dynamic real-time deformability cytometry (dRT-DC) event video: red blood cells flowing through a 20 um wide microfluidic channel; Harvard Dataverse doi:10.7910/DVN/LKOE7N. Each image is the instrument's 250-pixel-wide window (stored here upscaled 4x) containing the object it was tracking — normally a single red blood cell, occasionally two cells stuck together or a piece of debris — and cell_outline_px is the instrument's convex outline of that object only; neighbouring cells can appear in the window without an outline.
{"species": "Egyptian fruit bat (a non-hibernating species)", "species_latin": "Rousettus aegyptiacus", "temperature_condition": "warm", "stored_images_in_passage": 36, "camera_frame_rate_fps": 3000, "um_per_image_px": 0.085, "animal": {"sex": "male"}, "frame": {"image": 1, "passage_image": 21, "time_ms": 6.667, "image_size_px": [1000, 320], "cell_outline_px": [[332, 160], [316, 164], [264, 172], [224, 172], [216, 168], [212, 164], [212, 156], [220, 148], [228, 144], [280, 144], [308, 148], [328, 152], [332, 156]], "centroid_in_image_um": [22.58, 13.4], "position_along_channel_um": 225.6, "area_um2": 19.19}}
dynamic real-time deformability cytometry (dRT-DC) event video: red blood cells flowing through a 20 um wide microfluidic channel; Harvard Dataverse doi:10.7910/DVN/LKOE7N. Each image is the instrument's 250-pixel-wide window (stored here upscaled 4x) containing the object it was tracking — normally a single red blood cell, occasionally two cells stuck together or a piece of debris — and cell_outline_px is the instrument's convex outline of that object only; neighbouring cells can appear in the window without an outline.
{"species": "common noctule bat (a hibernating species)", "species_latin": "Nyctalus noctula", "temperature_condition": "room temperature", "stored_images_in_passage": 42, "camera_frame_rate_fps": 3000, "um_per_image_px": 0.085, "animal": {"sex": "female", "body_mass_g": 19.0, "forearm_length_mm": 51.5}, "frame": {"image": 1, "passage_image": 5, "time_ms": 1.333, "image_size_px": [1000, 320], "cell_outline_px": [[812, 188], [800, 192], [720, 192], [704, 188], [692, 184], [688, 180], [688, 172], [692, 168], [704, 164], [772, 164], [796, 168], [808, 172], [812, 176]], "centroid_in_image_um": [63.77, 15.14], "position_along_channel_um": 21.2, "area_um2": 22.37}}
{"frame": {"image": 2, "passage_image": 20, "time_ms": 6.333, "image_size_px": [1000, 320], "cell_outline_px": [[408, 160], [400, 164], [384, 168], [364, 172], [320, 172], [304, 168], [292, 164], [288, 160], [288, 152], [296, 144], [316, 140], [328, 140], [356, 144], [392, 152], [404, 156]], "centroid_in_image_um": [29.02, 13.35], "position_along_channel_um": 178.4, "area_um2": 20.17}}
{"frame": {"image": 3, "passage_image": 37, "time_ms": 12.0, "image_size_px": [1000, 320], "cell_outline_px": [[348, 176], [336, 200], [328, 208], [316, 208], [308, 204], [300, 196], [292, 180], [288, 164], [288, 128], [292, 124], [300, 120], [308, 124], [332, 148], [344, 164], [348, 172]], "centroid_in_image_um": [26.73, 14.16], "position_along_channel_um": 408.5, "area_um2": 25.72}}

──────────

**Given instruction:** Repeat the data in its entirety, character for character.

**Response to this exercise:**
dynamic real-time deformability cytometry (dRT-DC) event video: red blood cells flowing through a 20 um wide microfluidic channel; Harvard Dataverse doi:10.7910/DVN/LKOE7N. Each image is the instrument's 250-pixel-wide window (stored here upscaled 4x) containing the object it was tracking — normally a single red blood cell, occasionally two cells stuck together or a piece of debris — and cell_outline_px is the instrument's convex outline of that object only; neighbouring cells can appear in the window without an outline.
{"species": "Egyptian fruit bat (a non-hibernating species)", "species_latin": "Rousettus aegyptiacus", "temperature_condition": "warm", "stored_images_in_passage": 36, "camera_frame_rate_fps": 3000, "um_per_image_px": 0.085, "animal": {"sex": "male"}, "frame": {"image": 1, "passage_image": 21, "time_ms": 6.667, "image_size_px": [1000, 320], "cell_outline_px": [[332, 160], [316, 164], [264, 172], [224, 172], [216, 168], [212, 164], [212, 156], [220, 148], [228, 144], [280, 144], [308, 148], [328, 152], [332, 156]], "centroid_in_image_um": [22.58, 13.4], "position_along_channel_um": 225.6, "area_um2": 19.19}}
dynamic real-time deformability cytometry (dRT-DC) event video: red blood cells flowing through a 20 um wide microfluidic channel; Harvard Dataverse doi:10.7910/DVN/LKOE7N. Each image is the instrument's 250-pixel-wide window (stored here upscaled 4x) containing the object it was tracking — normally a single red blood cell, occasionally two cells stuck together or a piece of debris — and cell_outline_px is the instrument's convex outline of that object only; neighbouring cells can appear in the window without an outline.
{"species": "common noctule bat (a hibernating species)", "species_latin": "Nyctalus noctula", "temperature_condition": "room temperature", "stored_images_in_passage": 42, "camera_frame_rate_fps": 3000, "um_per_image_px": 0.085, "animal": {"sex": "female", "body_mass_g": 19.0, "forearm_length_mm": 51.5}, "frame": {"image": 1, "passage_image": 5, "time_ms": 1.333, "image_size_px": [1000, 320], "cell_outline_px": [[812, 188], [800, 192], [720, 192], [704, 188], [692, 184], [688, 180], [688, 172], [692, 168], [704, 164], [772, 164], [796, 168], [808, 172], [812, 176]], "centroid_in_image_um": [63.77, 15.14], "position_along_channel_um": 21.2, "area_um2": 22.37}}
{"frame": {"image": 2, "passage_image": 20, "time_ms": 6.333, "image_size_px": [1000, 320], "cell_outline_px": [[408, 160], [400, 164], [384, 168], [364, 172], [320, 172], [304, 168], [292, 164], [288, 160], [288, 152], [296, 144], [316, 140], [328, 140], [356, 144], [392, 152], [404, 156]], "centroid_in_image_um": [29.02, 13.35], "position_along_channel_um": 178.4, "area_um2": 20.17}}
{"frame": {"image": 3, "passage_image": 37, "time_ms": 12.0, "image_size_px": [1000, 320], "cell_outline_px": [[348, 176], [336, 200], [328, 208], [316, 208], [308, 204], [300, 196], [292, 180], [288, 164], [288, 128], [292, 124], [300, 120], [308, 124], [332, 148], [344, 164], [348, 172]], "centroid_in_image_um": [26.73, 14.16], "position_along_channel_um": 408.5, "area_um2": 25.72}}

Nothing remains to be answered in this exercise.